"Tech, Talk, and Touch: Making Sense of Language" lecture by Prof. Usree Bhattacharya (University of Georgia, USA)

Tech, Talk, and Touch: Making Sense of Language

This talk, drawing on a multi-year qualitative study, poses the question: What constitutes language? In order to respond to this, the investigation analyzes videotaped participant observations, interviews, and artifacts collected in the United States and India, focusing on familial exchanges. These involve my 'nonverbal' daughter with Rett syndrome, who uses an eye-tracking Augmentative and Alternative Communication device to speak, and my parents, both of whom face sensory differences due to blindness or hearing impairment. The analysis highlights the impact of sensory shifts, linguistic complexities, and cultural identities on meaning-making. These multi-sensory interactions disrupt conventional paradigms of language, showing how technology, cultural practices, and family dynamics establish language as a dynamic, adaptive process rooted in sensory perception. During both virtual and in-person interactions, the family navigates linguistic differences and barriers through careful mediation, laughter, misunderstandings, and love. Ultimately, this study reveals the adaptability of language that transcends sensory boundaries, providing a broader understanding by highlighting the flexibility, complexity, and wholeness of 'disabled' human interaction.

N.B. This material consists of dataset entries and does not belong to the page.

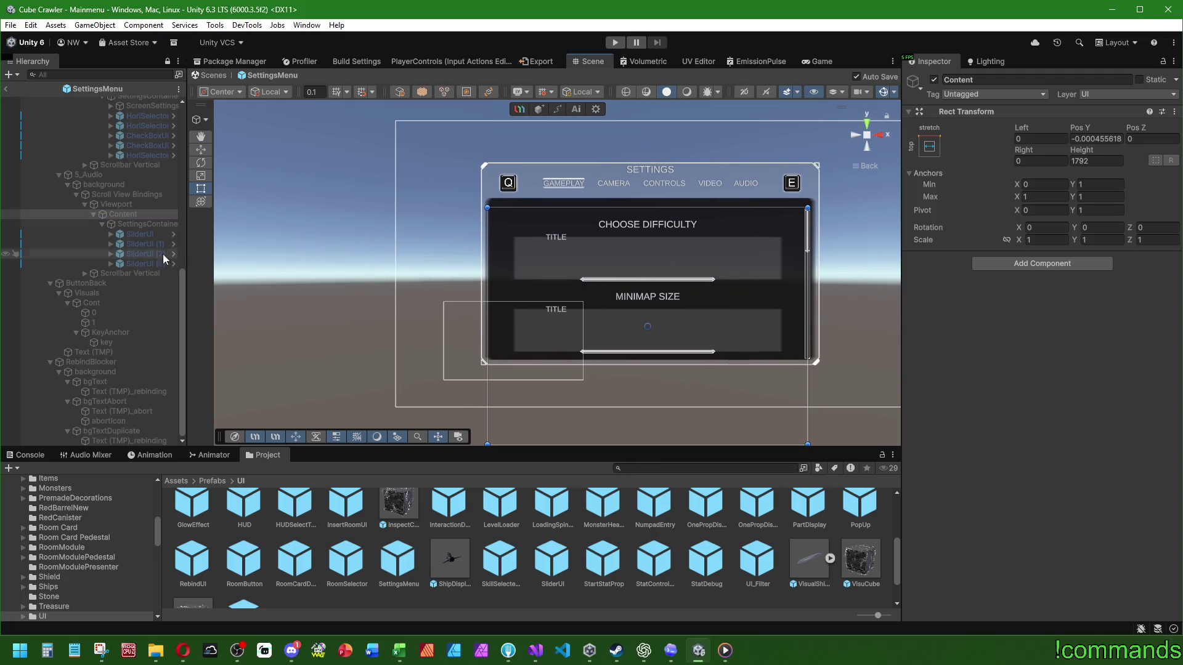
click(148, 224)
mouse_move(548, 442)
mouse_down()
mouse_move(553, 411)
mouse_move(554, 447)
mouse_move(618, 413)
mouse_up()
key(ctrl+z)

  • When: June 3, at 11.30 - 1.00 p.m. 
  • Where: room 2.130

Usree Bhattacharya is Associate Professor in the Language and Literacy Education Department, College of Education, University of Georgia, USA. She received her PhD in Education from the University of California, Berkeley in 2013. Her research is inspired by questions of diversity, equity, and access in multilingual educational contexts. A primary aim of her work is to illuminate the role of discourses, ideologies, and everyday practices in the production and reproduction of hierarchical relations within educational systems. Motivated by her daughter Kalika’s diagnosis of Rett Syndrome in 2018, she has been investigating language and literacy socialization within this context.